CIA Dirty Laundry Aired
Joshua Schulte, the CIA employee standing trial for leaking the Wikileaks Vault 7 CIA hacking tools, maintains his innocence. And during the trial, a lot of shoddy security and sysadmin practices are coming out:
All this raises a question, though: just how bad is the CIA’s security that it wasn’t able to keep Schulte out, even accounting for the fact that he is a hacking and computer specialist? And the answer is: absolutely terrible.
The password for the Confluence virtual machine that held all the hacking tools that were stolen and leaked? That’ll be 123ABCdef. And the root login for the main DevLAN server? mysweetsummer.

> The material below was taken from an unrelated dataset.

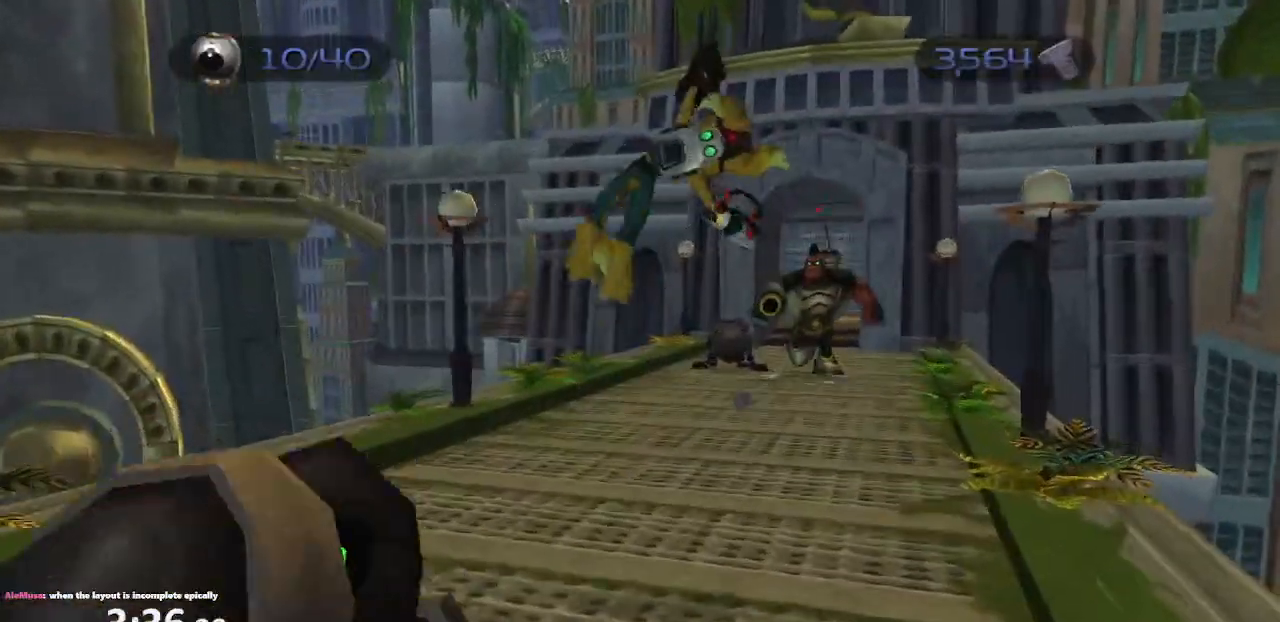
{"dt_ms": 500, "buttons": [], "left_stick": "up", "right_stick": "center", "events": [[83, "R1", "up"], [117, "CROSS", "up"]]}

It actually gets worse than that. Those passwords were shared by the entire team and posted on the group’s intranet. IRC chats published during the trial even revealed team members talking about how terrible their infosec practices were, and joked that CIA internal security would go nuts if they knew. Their justification? The intranet was restricted to members of the Operational Support Branch (OSB): the elite programming unit that makes the CIA’s hacking tools.
The jury returned no verdict on the serious charges. He was convicted of contempt and lying to the FBI; a mistrial on everything else.
Don β’ March 10, 2020 7:29 AM
Watched “The Report” last night (Prime Video, sorry, don’t recall) which is about the US Senate investigation into the CIA’s use of Enhanced Interrogation Techniques” which their own internal studies showed were not effective at all. Seems that torture isn’t effective to get any truth.
It isn’t a huge action film, but as the Senate investigation team works through CIA documents, emails, and memos, the descriptions of acts are shown.
An embarrassing time for many to be in the CIA, over the last few decades. If you work for the govt and are specifically told that your elected boss cannot know what you are doing, then perhaps that’s a really bad idea to be doing it. Duh.